At the last moment I think it was [longtime head of Twentieth Century-Fox casting] Billy Gordon or Lew Schreiber [Twentieth Century-Fox production executive] who suggested James Mason. James Mason was, of course, British, with a beautiful voice, and he liked the idea [of the part]. He felt it was his duty as Clifton's colleague to take over. From there on it was clear sailing, except that Pat Boone had about three or four songs, if not more, and I think all of them died in the end, with the exception of one or two. The moment that Zanuck saw [their effect on] the action, those songs just fell by the wayside.
How do you set about writing a screenplay? Do you block it out first?
The spark of inspiration is if a producer calls you in and says he has a certain actor and wants you to write for this actor. I am a tailor; I can make tailor-made "clothes," and this is my preference. A producer calls me in and says, "I have Paula Wessely, or Lillian Harvey, or Clifton Webb, or Joan Collins, or Greta Garbo . . ," and my mind immediately functions in that direction.

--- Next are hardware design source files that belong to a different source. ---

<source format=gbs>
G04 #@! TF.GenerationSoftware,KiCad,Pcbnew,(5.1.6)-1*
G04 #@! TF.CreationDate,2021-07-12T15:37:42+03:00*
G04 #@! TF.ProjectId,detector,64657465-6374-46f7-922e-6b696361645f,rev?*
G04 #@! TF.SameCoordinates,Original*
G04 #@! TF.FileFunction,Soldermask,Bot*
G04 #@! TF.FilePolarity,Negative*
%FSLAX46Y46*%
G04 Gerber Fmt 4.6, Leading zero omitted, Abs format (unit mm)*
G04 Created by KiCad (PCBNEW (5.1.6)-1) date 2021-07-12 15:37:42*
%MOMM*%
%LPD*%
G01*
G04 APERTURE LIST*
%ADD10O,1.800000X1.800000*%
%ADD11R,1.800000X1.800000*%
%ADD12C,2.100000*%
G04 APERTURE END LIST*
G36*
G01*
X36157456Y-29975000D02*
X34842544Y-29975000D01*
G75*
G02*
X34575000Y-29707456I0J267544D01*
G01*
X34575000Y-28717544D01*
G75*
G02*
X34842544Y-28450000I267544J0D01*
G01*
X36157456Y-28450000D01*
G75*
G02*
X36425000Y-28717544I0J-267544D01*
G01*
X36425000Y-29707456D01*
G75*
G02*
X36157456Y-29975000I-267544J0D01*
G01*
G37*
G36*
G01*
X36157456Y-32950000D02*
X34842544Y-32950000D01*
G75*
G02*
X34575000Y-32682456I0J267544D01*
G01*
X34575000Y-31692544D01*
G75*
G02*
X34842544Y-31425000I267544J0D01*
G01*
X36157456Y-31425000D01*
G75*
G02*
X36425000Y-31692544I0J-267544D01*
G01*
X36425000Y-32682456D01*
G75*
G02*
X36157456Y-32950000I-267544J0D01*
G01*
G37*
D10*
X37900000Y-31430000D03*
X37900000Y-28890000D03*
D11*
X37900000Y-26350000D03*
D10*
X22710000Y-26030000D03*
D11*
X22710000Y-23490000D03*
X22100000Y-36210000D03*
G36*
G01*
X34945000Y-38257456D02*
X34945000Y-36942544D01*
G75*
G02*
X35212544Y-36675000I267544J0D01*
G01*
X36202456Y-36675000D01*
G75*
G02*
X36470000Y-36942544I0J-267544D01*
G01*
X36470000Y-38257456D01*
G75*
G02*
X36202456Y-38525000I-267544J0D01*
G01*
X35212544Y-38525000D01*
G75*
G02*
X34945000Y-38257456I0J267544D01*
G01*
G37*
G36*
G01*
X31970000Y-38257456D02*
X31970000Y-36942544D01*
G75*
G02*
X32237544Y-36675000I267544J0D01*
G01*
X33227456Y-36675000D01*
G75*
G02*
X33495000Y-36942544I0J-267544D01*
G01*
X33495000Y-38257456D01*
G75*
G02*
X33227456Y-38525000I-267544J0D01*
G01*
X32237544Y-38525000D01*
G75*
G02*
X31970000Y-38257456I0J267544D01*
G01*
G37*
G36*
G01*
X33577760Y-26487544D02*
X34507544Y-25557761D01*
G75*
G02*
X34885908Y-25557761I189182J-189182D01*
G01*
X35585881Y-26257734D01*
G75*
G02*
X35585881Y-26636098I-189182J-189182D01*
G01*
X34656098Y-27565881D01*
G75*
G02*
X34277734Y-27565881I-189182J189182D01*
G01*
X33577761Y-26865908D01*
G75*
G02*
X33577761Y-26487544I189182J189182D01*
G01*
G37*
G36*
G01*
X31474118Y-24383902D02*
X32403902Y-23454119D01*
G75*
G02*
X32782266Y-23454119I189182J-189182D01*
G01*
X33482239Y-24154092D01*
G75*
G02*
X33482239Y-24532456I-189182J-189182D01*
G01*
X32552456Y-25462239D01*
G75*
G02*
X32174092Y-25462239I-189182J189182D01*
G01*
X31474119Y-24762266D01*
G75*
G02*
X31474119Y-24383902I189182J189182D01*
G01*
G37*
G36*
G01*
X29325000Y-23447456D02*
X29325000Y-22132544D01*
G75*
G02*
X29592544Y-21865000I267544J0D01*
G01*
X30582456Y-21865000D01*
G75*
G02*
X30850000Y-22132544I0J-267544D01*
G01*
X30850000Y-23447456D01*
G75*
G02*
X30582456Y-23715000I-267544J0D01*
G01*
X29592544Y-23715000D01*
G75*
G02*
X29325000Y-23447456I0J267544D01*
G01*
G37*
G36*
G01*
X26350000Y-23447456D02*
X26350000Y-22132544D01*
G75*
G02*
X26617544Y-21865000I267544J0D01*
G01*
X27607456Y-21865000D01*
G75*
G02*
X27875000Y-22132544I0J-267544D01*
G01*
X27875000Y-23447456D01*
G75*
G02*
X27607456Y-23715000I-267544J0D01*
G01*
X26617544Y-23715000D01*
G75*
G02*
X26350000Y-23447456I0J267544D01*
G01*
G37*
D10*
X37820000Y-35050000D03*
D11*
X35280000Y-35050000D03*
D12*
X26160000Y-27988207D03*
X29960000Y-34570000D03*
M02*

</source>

Half the battle is won. It is all geared towards a personality.
What's the next step?
The next step is if somebody says, "I have money to make a film—have you got an idea?" Nothing is more inspiring than to hear a man say, "Here's a down payment!"

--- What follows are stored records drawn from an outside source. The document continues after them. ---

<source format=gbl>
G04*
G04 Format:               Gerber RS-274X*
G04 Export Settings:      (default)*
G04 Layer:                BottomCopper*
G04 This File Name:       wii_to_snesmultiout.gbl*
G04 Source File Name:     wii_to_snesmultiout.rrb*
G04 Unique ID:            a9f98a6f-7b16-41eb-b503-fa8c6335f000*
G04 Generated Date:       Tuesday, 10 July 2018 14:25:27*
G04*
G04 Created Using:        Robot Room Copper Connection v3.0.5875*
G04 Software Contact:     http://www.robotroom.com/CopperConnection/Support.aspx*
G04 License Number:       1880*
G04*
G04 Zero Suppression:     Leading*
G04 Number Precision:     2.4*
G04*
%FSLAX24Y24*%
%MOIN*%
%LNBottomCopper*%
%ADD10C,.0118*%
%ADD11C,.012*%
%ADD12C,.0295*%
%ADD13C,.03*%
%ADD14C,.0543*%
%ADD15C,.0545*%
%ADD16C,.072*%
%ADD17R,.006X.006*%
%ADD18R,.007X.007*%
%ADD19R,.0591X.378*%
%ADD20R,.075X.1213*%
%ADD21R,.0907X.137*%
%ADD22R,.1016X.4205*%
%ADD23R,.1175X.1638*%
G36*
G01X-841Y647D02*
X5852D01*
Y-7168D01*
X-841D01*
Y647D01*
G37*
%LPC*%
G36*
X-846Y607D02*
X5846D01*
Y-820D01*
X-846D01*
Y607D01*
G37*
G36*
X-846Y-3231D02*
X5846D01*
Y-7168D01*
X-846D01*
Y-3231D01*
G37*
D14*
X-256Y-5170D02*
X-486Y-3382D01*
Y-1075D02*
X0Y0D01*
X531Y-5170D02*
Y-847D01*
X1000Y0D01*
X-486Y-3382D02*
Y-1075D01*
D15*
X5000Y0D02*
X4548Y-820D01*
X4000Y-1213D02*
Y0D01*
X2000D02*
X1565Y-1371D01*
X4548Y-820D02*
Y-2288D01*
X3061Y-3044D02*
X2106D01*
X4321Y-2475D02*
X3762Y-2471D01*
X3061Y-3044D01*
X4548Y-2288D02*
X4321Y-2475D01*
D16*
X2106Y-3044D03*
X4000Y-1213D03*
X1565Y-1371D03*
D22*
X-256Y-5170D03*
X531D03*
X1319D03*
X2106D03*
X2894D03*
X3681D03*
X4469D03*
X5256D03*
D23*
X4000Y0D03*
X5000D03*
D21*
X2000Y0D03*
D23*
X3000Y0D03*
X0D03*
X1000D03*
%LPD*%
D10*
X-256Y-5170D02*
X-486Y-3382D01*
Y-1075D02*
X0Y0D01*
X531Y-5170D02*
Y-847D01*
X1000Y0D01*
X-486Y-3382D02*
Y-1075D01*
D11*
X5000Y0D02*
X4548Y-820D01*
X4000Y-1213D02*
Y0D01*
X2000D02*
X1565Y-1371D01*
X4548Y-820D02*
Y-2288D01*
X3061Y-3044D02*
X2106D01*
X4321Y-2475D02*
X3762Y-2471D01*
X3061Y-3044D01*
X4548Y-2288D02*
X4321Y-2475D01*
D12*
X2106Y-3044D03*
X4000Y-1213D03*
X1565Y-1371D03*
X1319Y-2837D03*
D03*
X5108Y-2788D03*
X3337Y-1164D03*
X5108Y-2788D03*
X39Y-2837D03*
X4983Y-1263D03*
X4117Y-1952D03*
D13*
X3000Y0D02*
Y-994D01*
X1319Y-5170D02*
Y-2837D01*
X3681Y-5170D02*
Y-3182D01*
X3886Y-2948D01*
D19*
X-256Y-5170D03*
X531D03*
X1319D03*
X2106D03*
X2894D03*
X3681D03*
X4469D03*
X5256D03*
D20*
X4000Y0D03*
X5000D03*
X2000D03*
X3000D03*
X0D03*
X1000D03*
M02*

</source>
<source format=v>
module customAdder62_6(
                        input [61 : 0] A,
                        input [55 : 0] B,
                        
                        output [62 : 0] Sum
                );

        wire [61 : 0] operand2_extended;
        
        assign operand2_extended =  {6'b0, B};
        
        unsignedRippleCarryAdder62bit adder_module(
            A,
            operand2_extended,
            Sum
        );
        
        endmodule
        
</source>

You believe in the well-made film, of course .
I believe in the well-made film, but not necessarily.
Deep down in my heart I'm an original writer. From my earliest beginnings I've been a motion picture man who can write original stories with a beginning, a middle, and an end; and I know how to write a good part, a brilliant stellar role—these are my advantages. But I can write anything as long as somebody wants it.
I've always been a motion picture maker who made clean pictures. My films have never had suggestive scenes, and my ultimate reputation has been as a maker of family entertainment. I never really wrote a profound picture, either. My pictures didn't have any messages like those of, say, Dalton Trumbo. I've never made a picture which was intended to better the world, or better mankind. I don't pretend to try to improve the world, and I don't think I can improve the world.

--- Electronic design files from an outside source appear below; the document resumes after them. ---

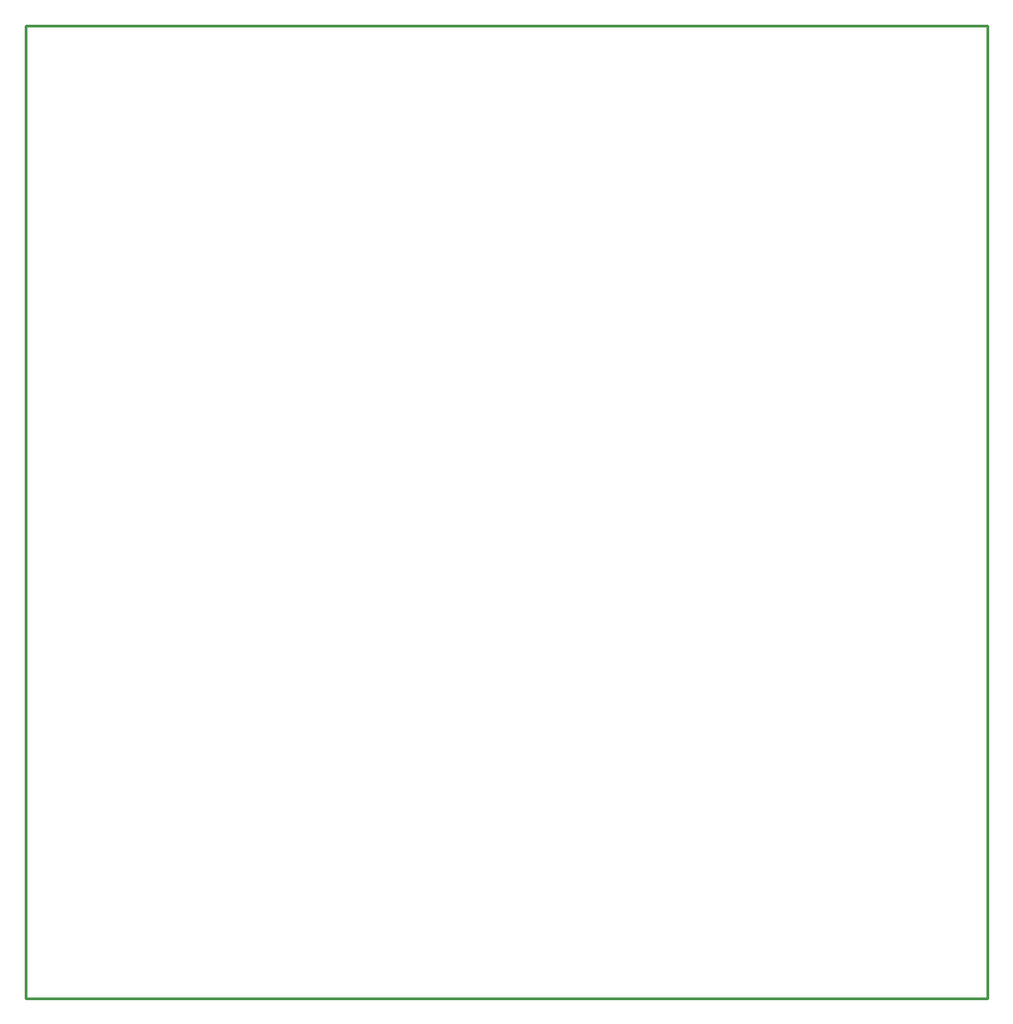
<source format=gko>
G04*
G04 #@! TF.GenerationSoftware,Altium Limited,Altium Designer,20.1.7 (139)*
G04*
G04 Layer_Color=16711935*
%FSLAX25Y25*%
%MOIN*%
G70*
G04*
G04 #@! TF.SameCoordinates,7B629D7A-5012-4778-A706-7C37D5037AAD*
G04*
G04*
G04 #@! TF.FilePolarity,Positive*
G04*
G01*
G75*
%ADD10C,0.01000*%
D10*
X21654Y0D02*
X372047D01*
Y354331D01*
X21654D02*
X372047D01*
X21654Y0D02*
Y354331D01*
M02*

</source>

To return to your actual working methods: Do you just put a piece of paper in the typewriter and start writing away, or do you do a rough draft in longhand, or what? How does it work?
I have a lot of little papers in my pocket all the time, and I make notes
wherever I go. I throw them into a box, and when the box is full, I take them all out and dictate it or I write it by hand. I've no real method. I can write in an airplane, in a train, in a hotel room deluxe, in a motel, anywhere where a down payment may be expected.
You use dictation a great deal?
That also . . . I don't care. I can adapt myself to any possibility.
I can work with any collaborator, man or woman, famous or not famous. Again I can say this without any false modesty: The reason why I have a record of at least eighty or ninety pictures, silent and talkie, is that I can adapt myself to any personality.
I wrote for a Charles Brackett production, adapting myself cleverly, I must say, to the tastes of that man, not only because I liked him but because it was easier to convince him if I worked towards his style. If you had come to Lubitsch with a Hitchcock setup, he wouldn't have made it. You had to come to him with a Lubitsch idea, and the scenes had to be Lubitsch-wise, and so forth.
That is why, for instance, I've never worked for my oldest friend, Billy Wilder, who in the meantime has became a very famous director in his own right. For twenty-five years he never asked me, never let me write a screenplay for him. Why? Because the things I know he knows too: He wouldn't get anything new out of the collaboration. He knows how to write a well-made screenplay, he does not believe in dirt, he does not send out messages, he's not as profound as, let's say, [Peter] Bogdanovich today or one of the Russians. In short, he makes total entertainment, and for that, unfortunately, he doesn't need me.